____ Dataset content
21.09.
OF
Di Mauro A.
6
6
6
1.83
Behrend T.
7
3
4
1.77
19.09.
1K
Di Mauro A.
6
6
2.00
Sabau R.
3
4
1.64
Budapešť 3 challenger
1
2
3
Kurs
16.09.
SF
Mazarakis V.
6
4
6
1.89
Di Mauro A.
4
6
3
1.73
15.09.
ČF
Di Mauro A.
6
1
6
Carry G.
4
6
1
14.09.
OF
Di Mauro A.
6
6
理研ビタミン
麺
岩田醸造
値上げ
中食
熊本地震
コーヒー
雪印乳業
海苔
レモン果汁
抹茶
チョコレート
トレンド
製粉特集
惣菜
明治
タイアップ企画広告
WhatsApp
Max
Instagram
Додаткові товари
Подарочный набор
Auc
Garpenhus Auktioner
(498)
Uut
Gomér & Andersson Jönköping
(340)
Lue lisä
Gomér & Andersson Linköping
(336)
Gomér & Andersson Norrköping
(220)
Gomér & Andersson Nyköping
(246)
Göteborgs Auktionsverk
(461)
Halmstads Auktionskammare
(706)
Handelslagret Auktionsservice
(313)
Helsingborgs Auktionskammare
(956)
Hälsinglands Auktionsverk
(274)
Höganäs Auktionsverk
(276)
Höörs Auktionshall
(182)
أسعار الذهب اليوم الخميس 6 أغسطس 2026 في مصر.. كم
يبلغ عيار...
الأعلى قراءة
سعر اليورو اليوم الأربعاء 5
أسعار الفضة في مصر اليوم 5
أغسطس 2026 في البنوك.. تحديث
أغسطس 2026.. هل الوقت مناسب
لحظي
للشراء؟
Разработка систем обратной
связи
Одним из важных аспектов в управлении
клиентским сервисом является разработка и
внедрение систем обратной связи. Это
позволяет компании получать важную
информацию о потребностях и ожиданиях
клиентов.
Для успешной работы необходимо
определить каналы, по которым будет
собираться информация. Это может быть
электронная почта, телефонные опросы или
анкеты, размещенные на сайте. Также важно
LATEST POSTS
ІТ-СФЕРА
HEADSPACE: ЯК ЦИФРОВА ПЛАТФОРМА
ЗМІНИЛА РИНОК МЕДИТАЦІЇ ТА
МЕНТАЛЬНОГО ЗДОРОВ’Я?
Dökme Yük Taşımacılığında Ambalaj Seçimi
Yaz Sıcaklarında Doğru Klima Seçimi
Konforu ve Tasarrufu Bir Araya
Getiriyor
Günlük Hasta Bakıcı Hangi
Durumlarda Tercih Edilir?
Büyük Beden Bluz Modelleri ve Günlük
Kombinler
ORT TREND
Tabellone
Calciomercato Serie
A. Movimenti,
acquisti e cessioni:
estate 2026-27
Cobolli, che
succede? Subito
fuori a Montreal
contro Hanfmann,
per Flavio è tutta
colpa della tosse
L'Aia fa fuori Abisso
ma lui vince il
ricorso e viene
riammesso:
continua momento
________
Written task:
Restate the data word for word, leaving nothing out.

Problem solution:
21.09.
OF
Di Mauro A.
6
6
6
1.83
Behrend T.
7
3
4
1.77
19.09.
1K
Di Mauro A.
6
6
2.00
Sabau R.
3
4
1.64
Budapešť 3 challenger
1
2
3
Kurs
16.09.
SF
Mazarakis V.
6
4
6
1.89
Di Mauro A.
4
6
3
1.73
15.09.
ČF
Di Mauro A.
6
1
6
Carry G.
4
6
1
14.09.
OF
Di Mauro A.
6
6
理研ビタミン
麺
岩田醸造
値上げ
中食
熊本地震
コーヒー
雪印乳業
海苔
レモン果汁
抹茶
チョコレート
トレンド
製粉特集
惣菜
明治
タイアップ企画広告
WhatsApp
Max
Instagram
Додаткові товари
Подарочный набор
Auc
Garpenhus Auktioner
(498)
Uut
Gomér & Andersson Jönköping
(340)
Lue lisä
Gomér & Andersson Linköping
(336)
Gomér & Andersson Norrköping
(220)
Gomér & Andersson Nyköping
(246)
Göteborgs Auktionsverk
(461)
Halmstads Auktionskammare
(706)
Handelslagret Auktionsservice
(313)
Helsingborgs Auktionskammare
(956)
Hälsinglands Auktionsverk
(274)
Höganäs Auktionsverk
(276)
Höörs Auktionshall
(182)
أسعار الذهب اليوم الخميس 6 أغسطس 2026 في مصر.. كم
يبلغ عيار...
الأعلى قراءة
سعر اليورو اليوم الأربعاء 5
أسعار الفضة في مصر اليوم 5
أغسطس 2026 في البنوك.. تحديث
أغسطس 2026.. هل الوقت مناسب
لحظي
للشراء؟
Разработка систем обратной
связи
Одним из важных аспектов в управлении
клиентским сервисом является разработка и
внедрение систем обратной связи. Это
позволяет компании получать важную
информацию о потребностях и ожиданиях
клиентов.
Для успешной работы необходимо
определить каналы, по которым будет
собираться информация. Это может быть
электронная почта, телефонные опросы или
анкеты, размещенные на сайте. Также важно
LATEST POSTS
ІТ-СФЕРА
HEADSPACE: ЯК ЦИФРОВА ПЛАТФОРМА
ЗМІНИЛА РИНОК МЕДИТАЦІЇ ТА
МЕНТАЛЬНОГО ЗДОРОВ’Я?
Dökme Yük Taşımacılığında Ambalaj Seçimi
Yaz Sıcaklarında Doğru Klima Seçimi
Konforu ve Tasarrufu Bir Araya
Getiriyor
Günlük Hasta Bakıcı Hangi
Durumlarda Tercih Edilir?
Büyük Beden Bluz Modelleri ve Günlük
Kombinler
ORT TREND
Tabellone
Calciomercato Serie
A. Movimenti,
acquisti e cessioni:
estate 2026-27
Cobolli, che
succede? Subito
fuori a Montreal
contro Hanfmann,
per Flavio è tutta
colpa della tosse
L'Aia fa fuori Abisso
ma lui vince il
ricorso e viene
riammesso:
continua momento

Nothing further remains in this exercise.